• Supplied passage:
'''

Working with its own equipment, the Funkabwehr was able to effect about 30 direct arrests in 1941, 90 in 1942, 160 in 1943 and approximately 130 in 1944. In all, this amounted to some 410 cases. In about 20% of these cases, the civilian police forces assisted. Moreover, indirect arrests could be made on the basis of the information compiled by the final evaluation section. This source contributed approximately 140 additional cases during the same period. This, a total of 550 arrests stemming from operations were effected in four years.

In considering this figure of 550 arrests, however, one must mention the fact that there were at least 500 agent-operated stations that were under observation and had been located, but were never actually seized. There were at least twice as many suspected, unidentified agent-operated stations that had been intercepted at one time or another but whose exact number remained unknown.

One of the most curious and striking facts is that not a single agent-operated station could be located in Germany proper. In spite of constant and intensified observation and short-range plotting in the Berlin area, near the headquarters of the Adolf Hitler at the Wolf's Lair, at the V-2 rocket testing range in the Harz Mountains, all efforts were unrewarded, although there was definite proof that even top-level decisions and plans were being leaked by people in Hitler's HQ.

Among the most notable achievements of the Funkabwehr was the discovery of the anti-fascist resistance organisations in Germany that the Abwehr later called the Red Orchestra ("Rote Kapelle"). After the arrest of several Soviet agents in Brussels in June 1942, fragments of messages were found which provided clues to the hiding places of the codebooks, which were eventually found after a lengthy search throughout France and Belgium. The solving of numerous encrypted messages revealed the existence of a pro-Soviet (Russian) resistance group whose members held important positions in German civilian and military agencies and which also included two members of the cryptanalysis section of the German Radio Defence Corps proper.

'''

• Information supplied:
'''

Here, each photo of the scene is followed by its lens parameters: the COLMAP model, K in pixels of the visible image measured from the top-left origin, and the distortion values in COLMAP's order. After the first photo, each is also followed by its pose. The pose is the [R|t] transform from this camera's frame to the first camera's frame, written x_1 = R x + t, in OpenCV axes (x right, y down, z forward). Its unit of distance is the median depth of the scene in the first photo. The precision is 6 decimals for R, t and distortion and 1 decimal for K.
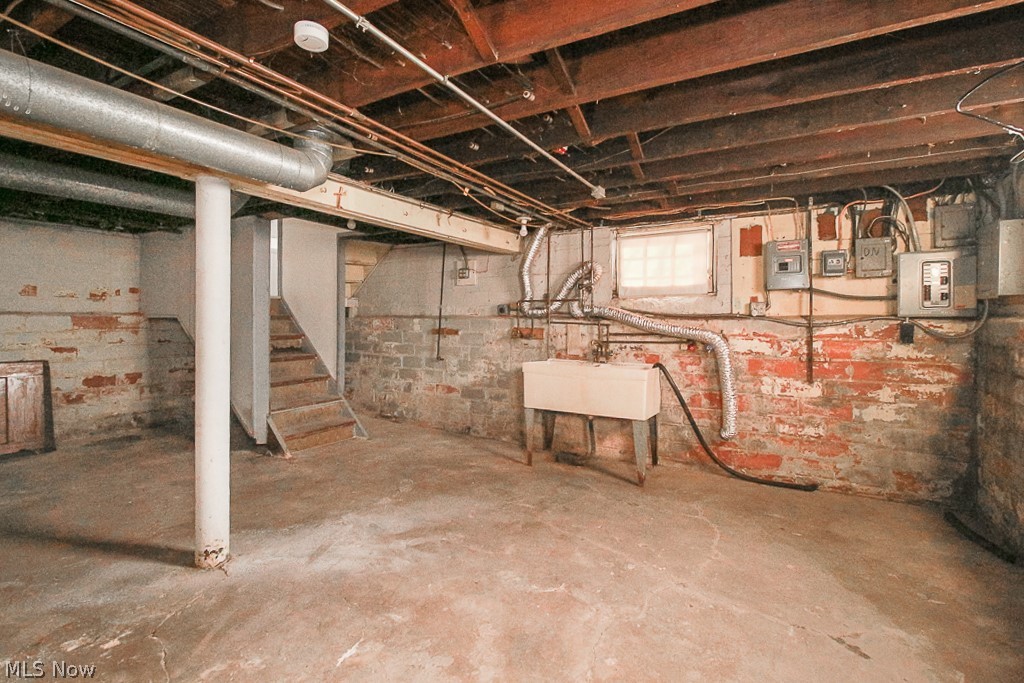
lens RADIAL K [[477.1, 0, 512.1], [0, 477.1, 311.4], [0, 0, 1]] dist [0.004529, -0.005418]
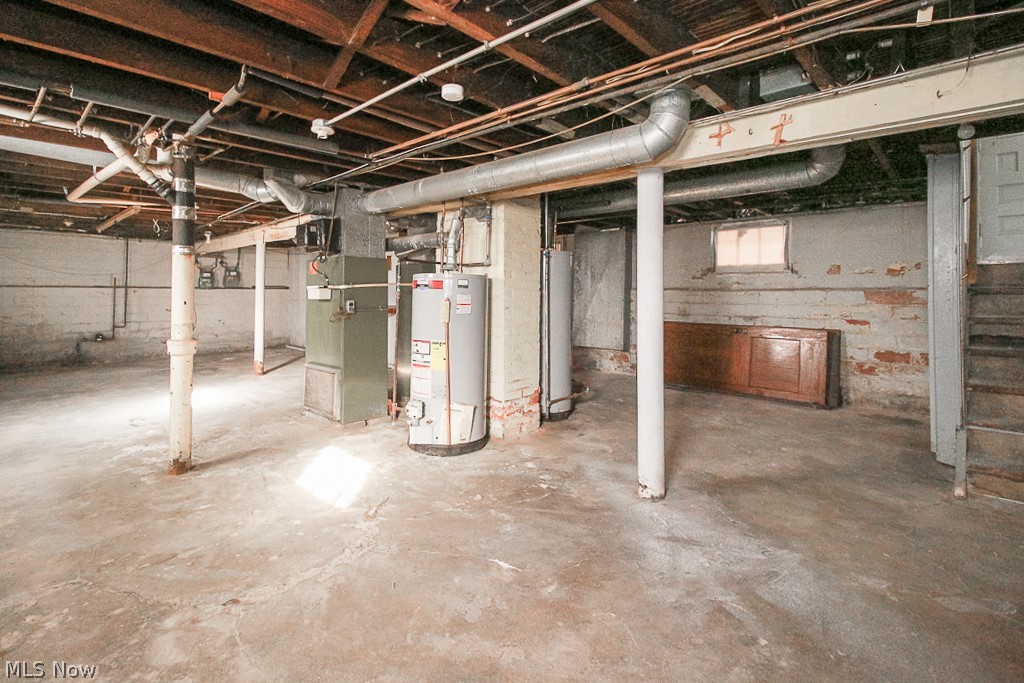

'''

• Action item:
According to the Funkabwehr passage, in what city and month were several Soviet agents arrested in 1942?

• Task output:
In Brussels, in June 1942.